The answer must be every record below, reproduced exactly.

□ □ □ □ □ □ □

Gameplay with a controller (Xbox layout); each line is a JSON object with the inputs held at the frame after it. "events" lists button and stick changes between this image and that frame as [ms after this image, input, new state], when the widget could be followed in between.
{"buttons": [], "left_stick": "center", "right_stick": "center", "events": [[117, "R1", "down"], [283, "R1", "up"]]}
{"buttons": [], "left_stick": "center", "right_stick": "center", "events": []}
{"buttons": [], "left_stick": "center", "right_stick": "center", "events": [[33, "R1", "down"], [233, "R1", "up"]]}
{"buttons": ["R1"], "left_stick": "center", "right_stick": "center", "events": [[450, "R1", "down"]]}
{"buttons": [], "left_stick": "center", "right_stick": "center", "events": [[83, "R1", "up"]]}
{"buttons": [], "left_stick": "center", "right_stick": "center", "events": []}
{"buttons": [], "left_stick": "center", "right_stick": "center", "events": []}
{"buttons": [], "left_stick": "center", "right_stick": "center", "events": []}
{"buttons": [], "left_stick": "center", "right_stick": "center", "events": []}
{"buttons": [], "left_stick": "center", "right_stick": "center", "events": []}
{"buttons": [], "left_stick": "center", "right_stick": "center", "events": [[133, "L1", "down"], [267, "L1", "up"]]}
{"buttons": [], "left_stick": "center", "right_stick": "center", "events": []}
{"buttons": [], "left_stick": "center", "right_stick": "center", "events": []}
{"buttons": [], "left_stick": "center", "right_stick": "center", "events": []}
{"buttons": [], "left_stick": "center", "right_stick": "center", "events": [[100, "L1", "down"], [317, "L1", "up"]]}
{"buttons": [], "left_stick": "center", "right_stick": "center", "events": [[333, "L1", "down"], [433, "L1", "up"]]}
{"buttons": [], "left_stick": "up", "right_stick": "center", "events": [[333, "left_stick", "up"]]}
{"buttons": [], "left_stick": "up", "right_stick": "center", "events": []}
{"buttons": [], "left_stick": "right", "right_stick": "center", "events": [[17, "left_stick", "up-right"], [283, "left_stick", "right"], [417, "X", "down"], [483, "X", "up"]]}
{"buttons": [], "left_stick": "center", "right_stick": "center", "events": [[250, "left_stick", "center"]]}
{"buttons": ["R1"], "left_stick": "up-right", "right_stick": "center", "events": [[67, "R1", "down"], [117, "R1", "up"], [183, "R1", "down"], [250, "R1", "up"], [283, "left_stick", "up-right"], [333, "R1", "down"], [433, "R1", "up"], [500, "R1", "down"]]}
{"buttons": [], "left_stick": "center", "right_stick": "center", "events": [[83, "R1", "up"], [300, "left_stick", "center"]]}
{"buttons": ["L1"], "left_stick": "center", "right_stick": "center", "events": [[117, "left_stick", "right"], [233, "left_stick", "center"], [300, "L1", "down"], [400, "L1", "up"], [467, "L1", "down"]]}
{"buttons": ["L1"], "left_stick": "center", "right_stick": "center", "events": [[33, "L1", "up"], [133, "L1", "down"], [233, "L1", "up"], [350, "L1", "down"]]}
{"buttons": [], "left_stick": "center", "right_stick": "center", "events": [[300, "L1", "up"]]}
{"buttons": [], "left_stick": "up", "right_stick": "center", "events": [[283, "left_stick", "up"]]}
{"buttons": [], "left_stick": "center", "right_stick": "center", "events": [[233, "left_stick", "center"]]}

□ □ □ □ □ □ □

## Answer below
Gameplay with a controller (Xbox layout); each line is a JSON object with the inputs held at the frame after it. "events" lists button and stick changes between this image and that frame as [ms after this image, input, new state], when the widget could be followed in between.
{"buttons": [], "left_stick": "center", "right_stick": "center", "events": [[117, "R1", "down"], [283, "R1", "up"]]}
{"buttons": [], "left_stick": "center", "right_stick": "center", "events": []}
{"buttons": [], "left_stick": "center", "right_stick": "center", "events": [[33, "R1", "down"], [233, "R1", "up"]]}
{"buttons": ["R1"], "left_stick": "center", "right_stick": "center", "events": [[450, "R1", "down"]]}
{"buttons": [], "left_stick": "center", "right_stick": "center", "events": [[83, "R1", "up"]]}
{"buttons": [], "left_stick": "center", "right_stick": "center", "events": []}
{"buttons": [], "left_stick": "center", "right_stick": "center", "events": []}
{"buttons": [], "left_stick": "center", "right_stick": "center", "events": []}
{"buttons": [], "left_stick": "center", "right_stick": "center", "events": []}
{"buttons": [], "left_stick": "center", "right_stick": "center", "events": []}
{"buttons": [], "left_stick": "center", "right_stick": "center", "events": [[133, "L1", "down"], [267, "L1", "up"]]}
{"buttons": [], "left_stick": "center", "right_stick": "center", "events": []}
{"buttons": [], "left_stick": "center", "right_stick": "center", "events": []}
{"buttons": [], "left_stick": "center", "right_stick": "center", "events": []}
{"buttons": [], "left_stick": "center", "right_stick": "center", "events": [[100, "L1", "down"], [317, "L1", "up"]]}
{"buttons": [], "left_stick": "center", "right_stick": "center", "events": [[333, "L1", "down"], [433, "L1", "up"]]}
{"buttons": [], "left_stick": "up", "right_stick": "center", "events": [[333, "left_stick", "up"]]}
{"buttons": [], "left_stick": "up", "right_stick": "center", "events": []}
{"buttons": [], "left_stick": "right", "right_stick": "center", "events": [[17, "left_stick", "up-right"], [283, "left_stick", "right"], [417, "X", "down"], [483, "X", "up"]]}
{"buttons": [], "left_stick": "center", "right_stick": "center", "events": [[250, "left_stick", "center"]]}
{"buttons": ["R1"], "left_stick": "up-right", "right_stick": "center", "events": [[67, "R1", "down"], [117, "R1", "up"], [183, "R1", "down"], [250, "R1", "up"], [283, "left_stick", "up-right"], [333, "R1", "down"], [433, "R1", "up"], [500, "R1", "down"]]}
{"buttons": [], "left_stick": "center", "right_stick": "center", "events": [[83, "R1", "up"], [300, "left_stick", "center"]]}
{"buttons": ["L1"], "left_stick": "center", "right_stick": "center", "events": [[117, "left_stick", "right"], [233, "left_stick", "center"], [300, "L1", "down"], [400, "L1", "up"], [467, "L1", "down"]]}
{"buttons": ["L1"], "left_stick": "center", "right_stick": "center", "events": [[33, "L1", "up"], [133, "L1", "down"], [233, "L1", "up"], [350, "L1", "down"]]}
{"buttons": [], "left_stick": "center", "right_stick": "center", "events": [[300, "L1", "up"]]}
{"buttons": [], "left_stick": "up", "right_stick": "center", "events": [[283, "left_stick", "up"]]}
{"buttons": [], "left_stick": "center", "right_stick": "center", "events": [[233, "left_stick", "center"]]}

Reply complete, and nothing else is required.